**INSTRUCTIONS TO FOLLOW:**
The full set of entries below, restated word for word and stripped of images, is the expected result.

**INFORMATION SHOWN:**
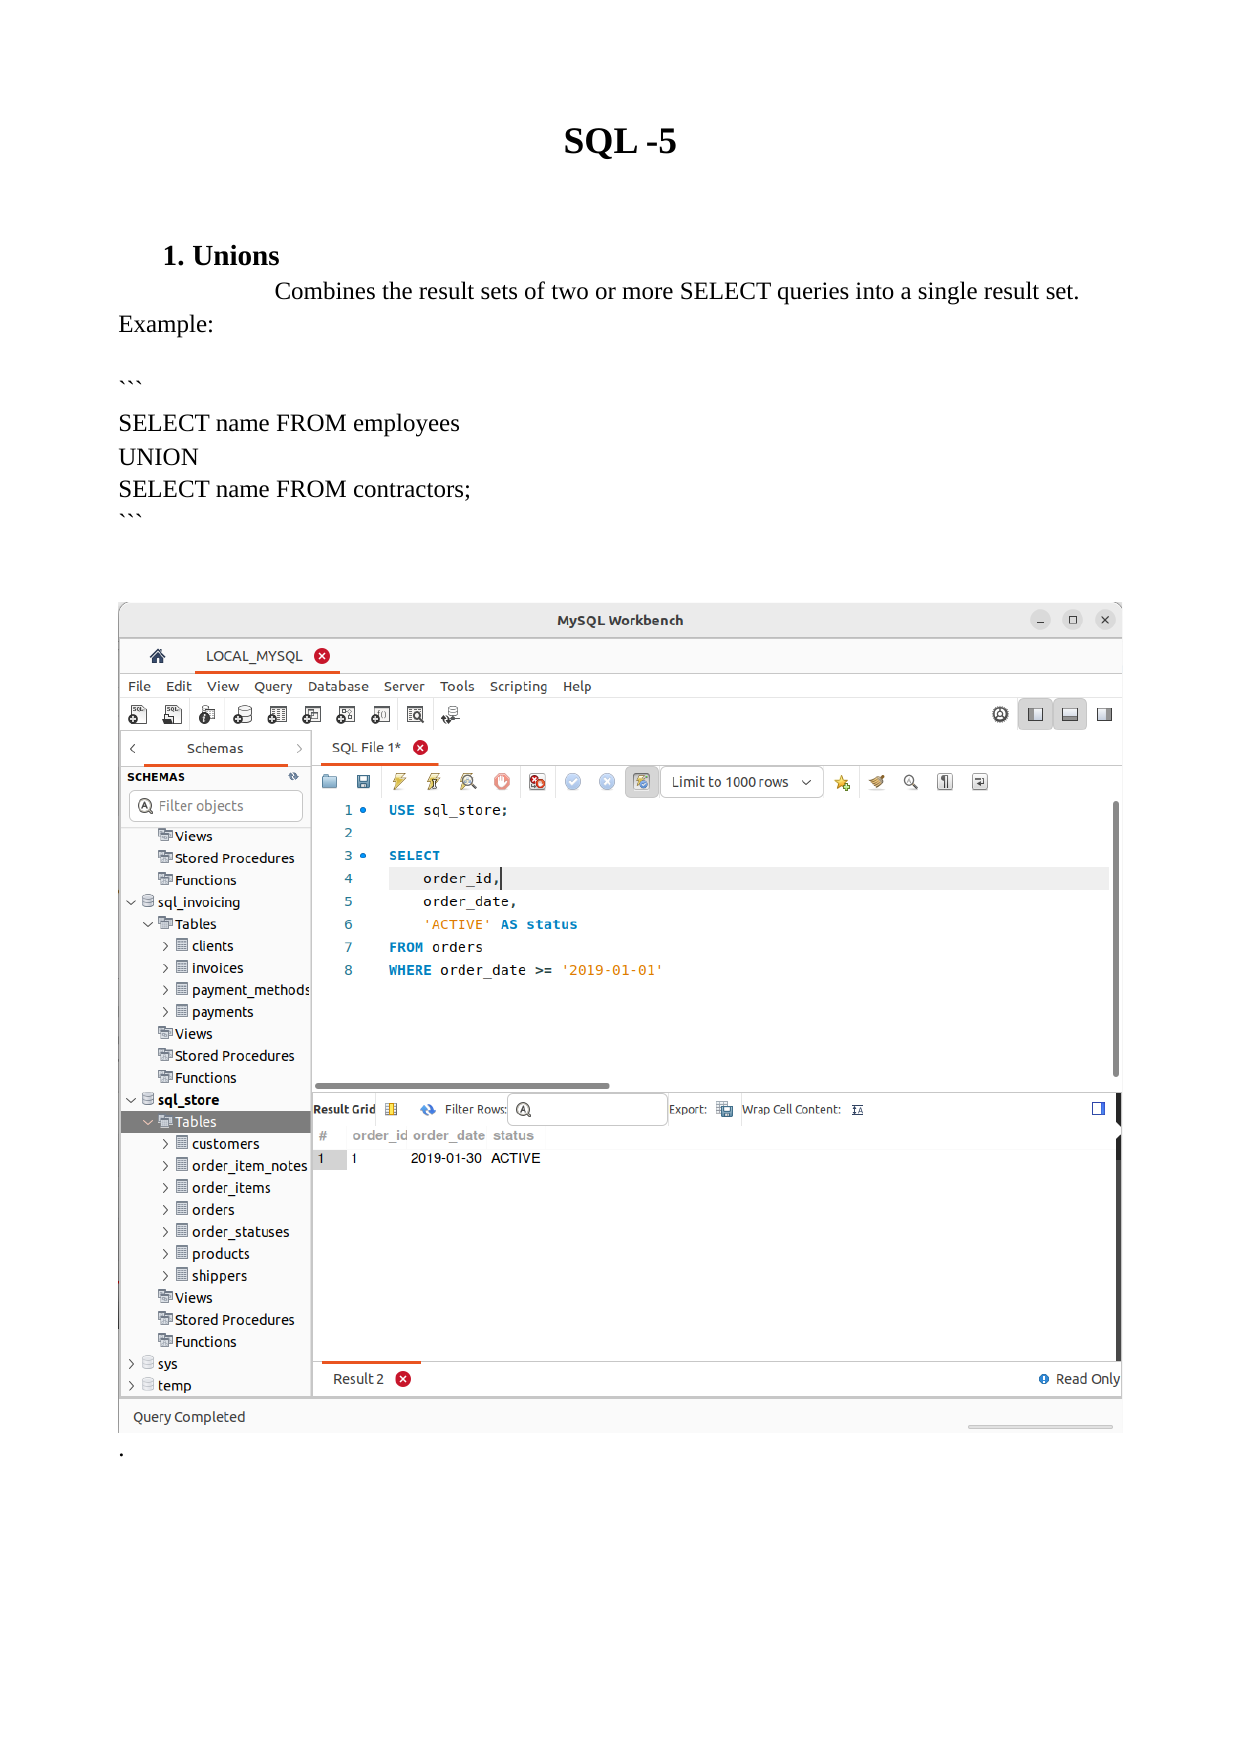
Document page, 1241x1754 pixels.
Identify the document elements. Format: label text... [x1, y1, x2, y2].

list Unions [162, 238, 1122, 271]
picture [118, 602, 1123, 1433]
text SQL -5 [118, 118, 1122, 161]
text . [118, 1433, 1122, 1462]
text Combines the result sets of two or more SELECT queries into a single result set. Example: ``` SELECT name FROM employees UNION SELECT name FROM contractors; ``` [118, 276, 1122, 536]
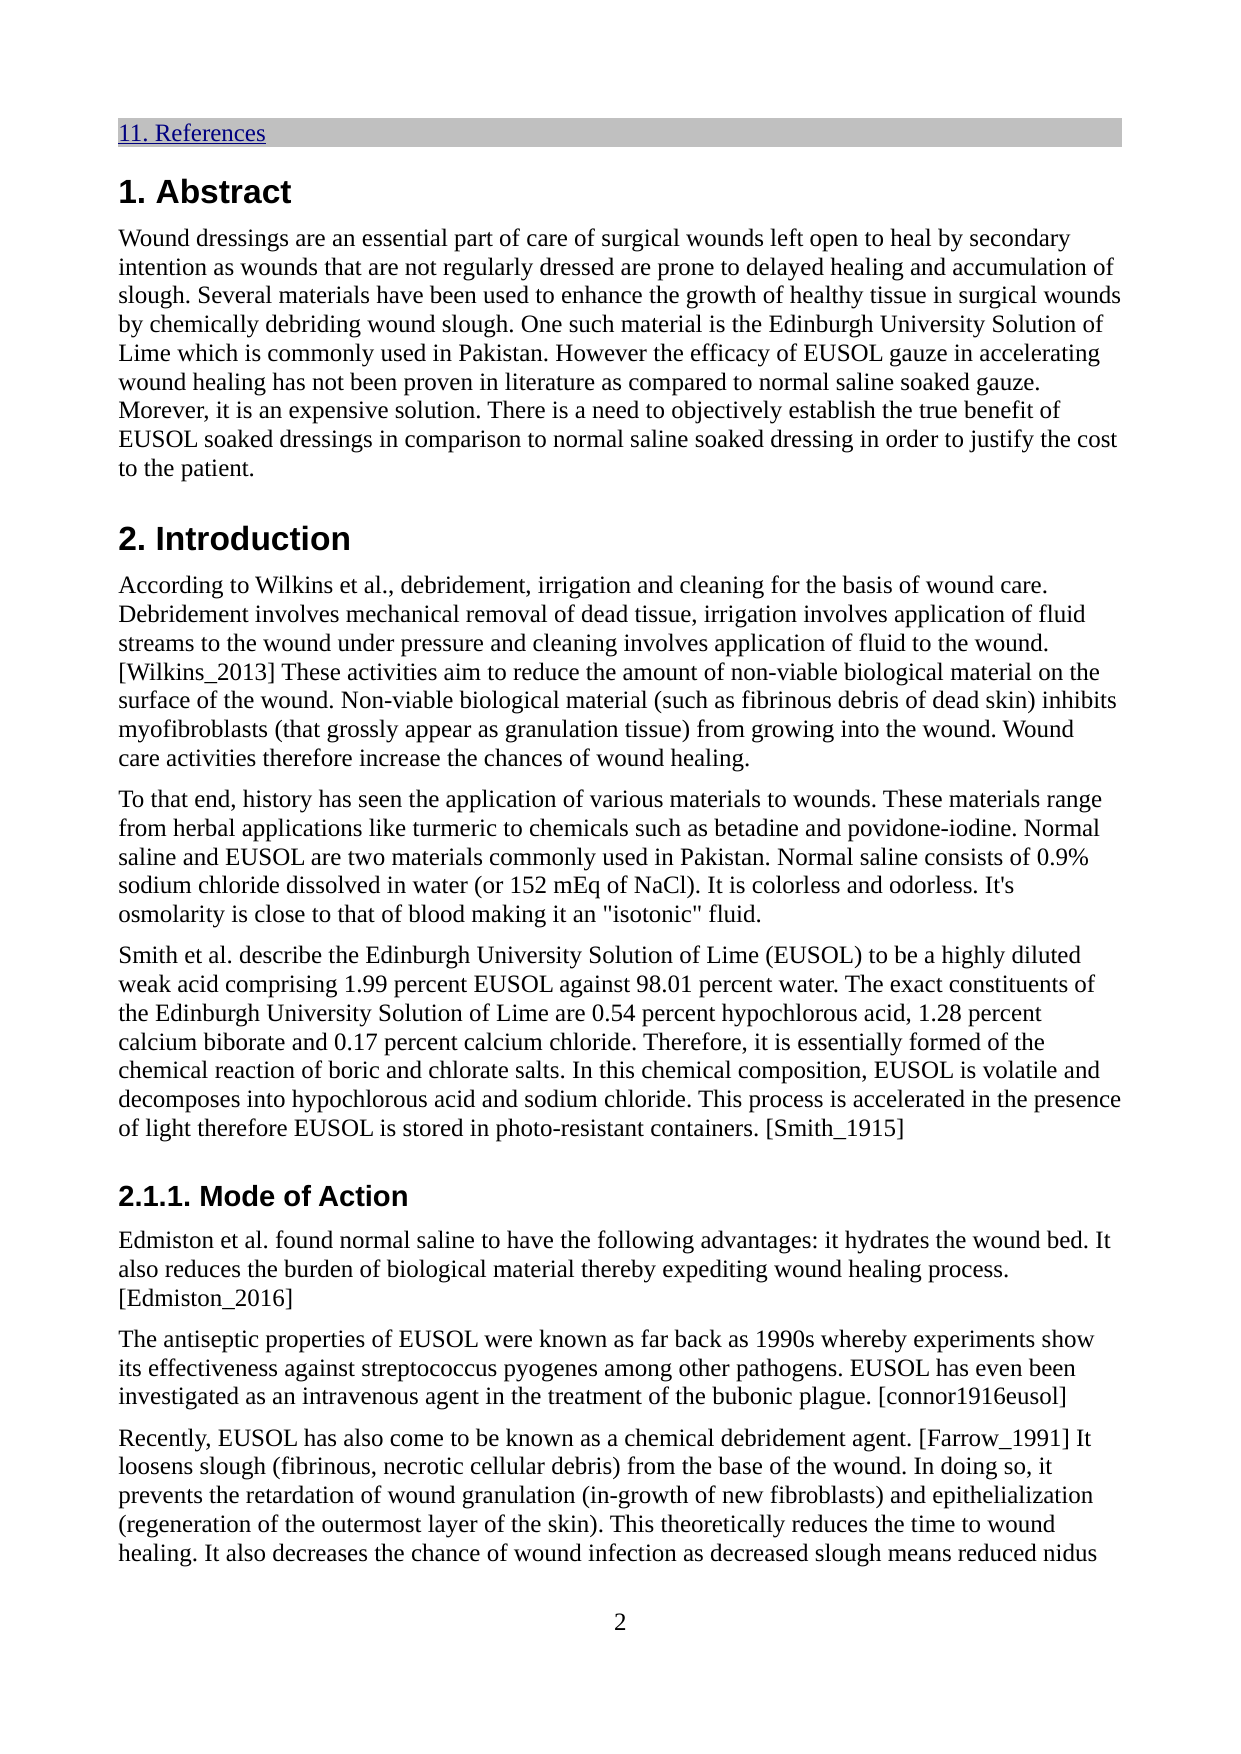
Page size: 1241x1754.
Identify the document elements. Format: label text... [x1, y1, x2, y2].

**SOLUTION TO THIS TASK:**
Document page, 1241x1754 pixels.
Identify the document elements. Format: label text... [x1, y1, x2, y2].

list Unions [162, 238, 1122, 271]
picture [118, 602, 1123, 1433]
text SQL -5 [118, 118, 1122, 161]
text . [118, 1433, 1122, 1462]
text Combines the result sets of two or more SELECT queries into a single result set. Example: ``` SELECT name FROM employees UNION SELECT name FROM contractors; ``` [118, 276, 1122, 536]
Page size: 1241x1754.
Identify the document elements. Format: label text... [x1, y1, x2, y2].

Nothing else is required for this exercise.